ページ抜粋:
• • • •

それぞれの意味を理解しておくと、花を飾るときに自分の気持ちをより深く表現できるかもしれません。

「花を生ける」

「生ける」という表現には、「花を生かす」という意味が含まれています。

例えば、庭で咲いている一本の桜の枝を切り取って部屋に飾るとしましょう。

この桜の枝を花瓶にいけるとき、ただ花瓶に差し込むだけではなく、桜が持つ自然の美しさを最大限に引き出すことを意識します。

枝の向きや傾き、花の重なりなど、全てが桜の魅力を伝えるように整えられるのです。

これが「花を生ける」の基本的な考え方であり、特に日本の伝統的な生け花の技法で重視されます。

 

また、華道の「池坊」流派や「草月流」などで学ぶ生け花の技術には、「花そのものが生きているように見える配置」を大切にします。

• • • •

項目一覧:
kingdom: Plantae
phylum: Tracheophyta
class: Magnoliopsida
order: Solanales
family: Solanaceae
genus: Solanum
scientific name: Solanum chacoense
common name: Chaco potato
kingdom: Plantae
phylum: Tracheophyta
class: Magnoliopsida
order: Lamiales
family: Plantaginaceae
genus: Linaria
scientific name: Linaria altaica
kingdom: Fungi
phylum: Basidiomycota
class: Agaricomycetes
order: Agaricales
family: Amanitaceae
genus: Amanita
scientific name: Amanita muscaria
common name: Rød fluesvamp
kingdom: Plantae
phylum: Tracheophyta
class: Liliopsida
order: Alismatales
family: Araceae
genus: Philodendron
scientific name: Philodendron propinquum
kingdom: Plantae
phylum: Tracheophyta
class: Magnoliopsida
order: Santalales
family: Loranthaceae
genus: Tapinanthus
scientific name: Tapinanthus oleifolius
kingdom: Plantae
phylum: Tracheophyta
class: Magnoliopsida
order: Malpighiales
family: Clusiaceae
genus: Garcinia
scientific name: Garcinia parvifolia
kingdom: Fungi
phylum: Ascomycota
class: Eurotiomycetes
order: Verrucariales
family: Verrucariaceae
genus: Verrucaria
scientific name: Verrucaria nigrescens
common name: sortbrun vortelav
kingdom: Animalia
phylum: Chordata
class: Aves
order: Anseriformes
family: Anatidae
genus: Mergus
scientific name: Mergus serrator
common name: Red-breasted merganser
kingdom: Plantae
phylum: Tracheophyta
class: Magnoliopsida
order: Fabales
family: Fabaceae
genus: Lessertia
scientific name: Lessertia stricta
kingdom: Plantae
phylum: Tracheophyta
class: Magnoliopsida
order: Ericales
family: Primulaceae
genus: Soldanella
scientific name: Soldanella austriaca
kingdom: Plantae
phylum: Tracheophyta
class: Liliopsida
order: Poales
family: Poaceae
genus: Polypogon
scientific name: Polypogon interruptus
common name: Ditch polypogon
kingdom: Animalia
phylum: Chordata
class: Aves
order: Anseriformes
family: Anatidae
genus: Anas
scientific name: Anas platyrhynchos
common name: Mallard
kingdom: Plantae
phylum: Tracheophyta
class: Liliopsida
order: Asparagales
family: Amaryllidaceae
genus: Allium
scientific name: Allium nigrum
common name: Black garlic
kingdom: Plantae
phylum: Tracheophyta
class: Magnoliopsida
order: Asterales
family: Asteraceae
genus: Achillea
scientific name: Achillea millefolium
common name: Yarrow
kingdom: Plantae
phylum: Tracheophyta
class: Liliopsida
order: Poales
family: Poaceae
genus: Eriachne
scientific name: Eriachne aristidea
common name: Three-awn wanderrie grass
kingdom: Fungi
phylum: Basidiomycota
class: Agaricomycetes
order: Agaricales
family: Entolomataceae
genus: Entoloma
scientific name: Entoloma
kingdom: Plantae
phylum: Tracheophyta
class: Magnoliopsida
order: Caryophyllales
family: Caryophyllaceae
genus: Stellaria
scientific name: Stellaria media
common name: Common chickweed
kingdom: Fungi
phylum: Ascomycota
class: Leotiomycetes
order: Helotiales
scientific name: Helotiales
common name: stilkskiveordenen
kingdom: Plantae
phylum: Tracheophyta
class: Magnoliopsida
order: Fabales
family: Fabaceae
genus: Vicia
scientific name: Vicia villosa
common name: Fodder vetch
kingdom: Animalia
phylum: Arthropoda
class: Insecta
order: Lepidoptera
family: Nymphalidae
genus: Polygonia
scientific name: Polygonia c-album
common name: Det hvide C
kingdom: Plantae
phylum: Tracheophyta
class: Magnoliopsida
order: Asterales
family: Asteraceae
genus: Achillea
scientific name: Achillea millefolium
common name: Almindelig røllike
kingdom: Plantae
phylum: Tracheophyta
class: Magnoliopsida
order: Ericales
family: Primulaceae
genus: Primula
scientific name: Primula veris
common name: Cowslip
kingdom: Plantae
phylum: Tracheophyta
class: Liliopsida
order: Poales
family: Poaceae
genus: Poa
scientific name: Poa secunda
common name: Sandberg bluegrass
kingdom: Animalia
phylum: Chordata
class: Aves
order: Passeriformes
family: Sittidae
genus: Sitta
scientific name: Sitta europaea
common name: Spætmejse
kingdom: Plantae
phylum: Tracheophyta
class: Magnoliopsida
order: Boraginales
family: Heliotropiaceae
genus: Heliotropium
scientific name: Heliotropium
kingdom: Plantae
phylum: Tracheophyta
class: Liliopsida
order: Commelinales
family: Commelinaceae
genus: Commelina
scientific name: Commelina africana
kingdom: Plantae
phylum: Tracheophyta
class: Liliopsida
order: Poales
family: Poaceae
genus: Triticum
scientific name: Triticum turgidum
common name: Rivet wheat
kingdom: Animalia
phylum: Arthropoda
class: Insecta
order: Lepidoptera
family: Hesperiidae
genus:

• • • •

演習の指示:
ページ抜粋に基づいて、次の問いに答えてください。
(a) 「生ける」という表現には、どのような意味が含まれているか。
(b) 桜の枝を花瓶にいけるとき、何を最大限に引き出すことを意識するか。
(c) 「池坊」流派や「草月流」などで学ぶ生け花の技術では、何を大切にするか。

演習の解答:
(a) 「花を生かす」という意味
(b) 桜が持つ自然の美しさ
(c) 「花そのものが生きているように見える配置」